[Stored data entries]
Start of Block
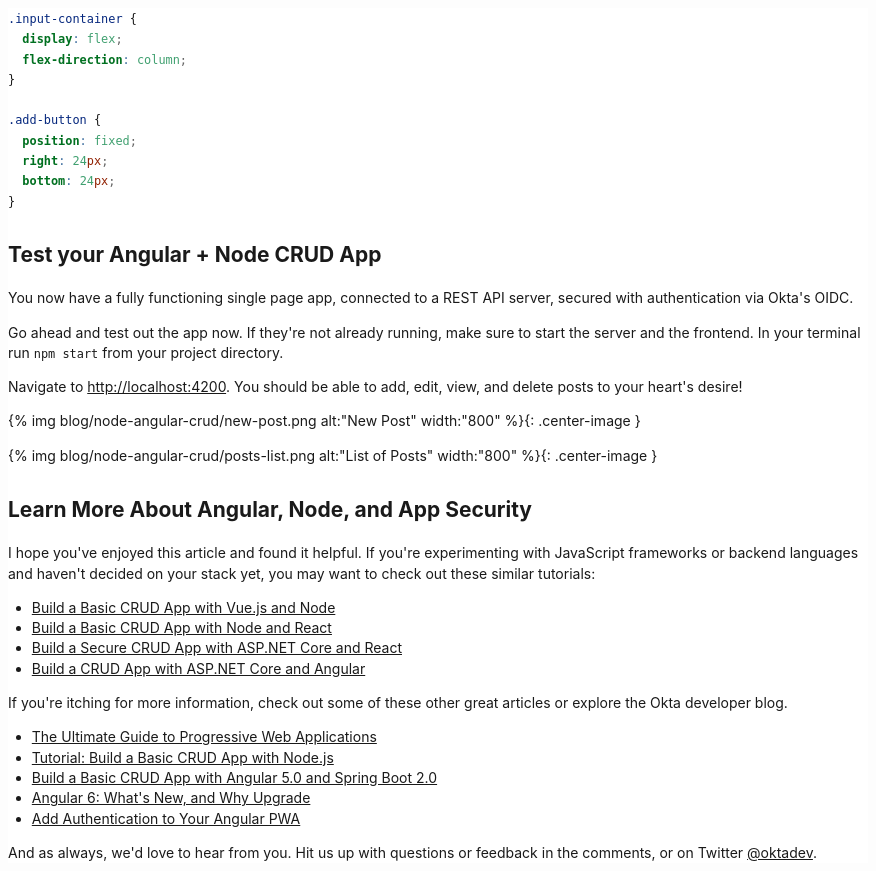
 ```css
.input-container {
  display: flex;
  flex-direction: column;
}

.add-button {
  position: fixed;
  right: 24px;
  bottom: 24px;
}
```

## Test your Angular + Node CRUD App

You now have a fully functioning single page app, connected to a REST API server, secured with authentication via Okta's OIDC.

Go ahead and test out the app now. If they're not already running, make sure to start the server and the frontend. In your terminal run `npm start` from your project directory.

Navigate to <http://localhost:4200>. You should be able to add, edit, view, and delete posts to your heart's desire!

{% img blog/node-angular-crud/new-post.png alt:"New Post" width:"800" %}{: .center-image }

{% img blog/node-angular-crud/posts-list.png alt:"List of Posts" width:"800" %}{: .center-image }

## Learn More About Angular, Node, and App Security

I hope you've enjoyed this article and found it helpful. If you're experimenting with JavaScript frameworks or backend languages and haven't decided on your stack yet, you may want to check out these similar tutorials:

- [Build a Basic CRUD App with Vue.js and Node](https://developer.okta.com/blog/2018/02/15/build-crud-app-vuejs-node)
- [Build a Basic CRUD App with Node and React](https://developer.okta.com/blog/2018/07/10/build-a-basic-crud-app-with-node-and-react)
- [Build a Secure CRUD App with ASP.NET Core and React](https://developer.okta.com/blog/2018/07/02/build-a-secure-crud-app-with-aspnetcore-and-react)
- [Build a CRUD App with ASP.NET Core and Angular](https://developer.okta.com/blog/2018/04/26/build-crud-app-aspnetcore-angular)

If you're itching for more information, check out some of these other great articles or explore the Okta developer blog.

- [The Ultimate Guide to Progressive Web Applications](https://developer.okta.com/blog/2017/07/20/the-ultimate-guide-to-progressive-web-applications)
- [Tutorial: Build a Basic CRUD App with Node.js](https://developer.okta.com/blog/2018/06/28/tutorial-build-a-basic-crud-app-with-node)
- [Build a Basic CRUD App with Angular 5.0 and Spring Boot 2.0](https://developer.okta.com/blog/2017/12/04/basic-crud-angular-and-spring-boot)
- [Angular 6: What's New, and Why Upgrade](https://developer.okta.com/blog/2018/05/09/upgrade-to-angular-6)
- [Add Authentication to Your Angular PWA](https://developer.okta.com/blog/2017/06/13/add-authentication-angular-pwa)

And as always, we'd love to hear from you. Hit us up with questions or feedback in the comments, or on Twitter [@oktadev](https://twitter.com/oktadev).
End of Block
**Task statement**
The response should consist of the lines above from the first through the one containing "You now have", transcribed exactly, with every picture left out.

**Answer to this problem**
 ```css
.input-container {
  display: flex;
  flex-direction: column;
}

.add-button {
  position: fixed;
  right: 24px;
  bottom: 24px;
}
```

## Test your Angular + Node CRUD App

You now have a fully functioning single page app, connected to a REST API server, secured with authentication via Okta's OIDC.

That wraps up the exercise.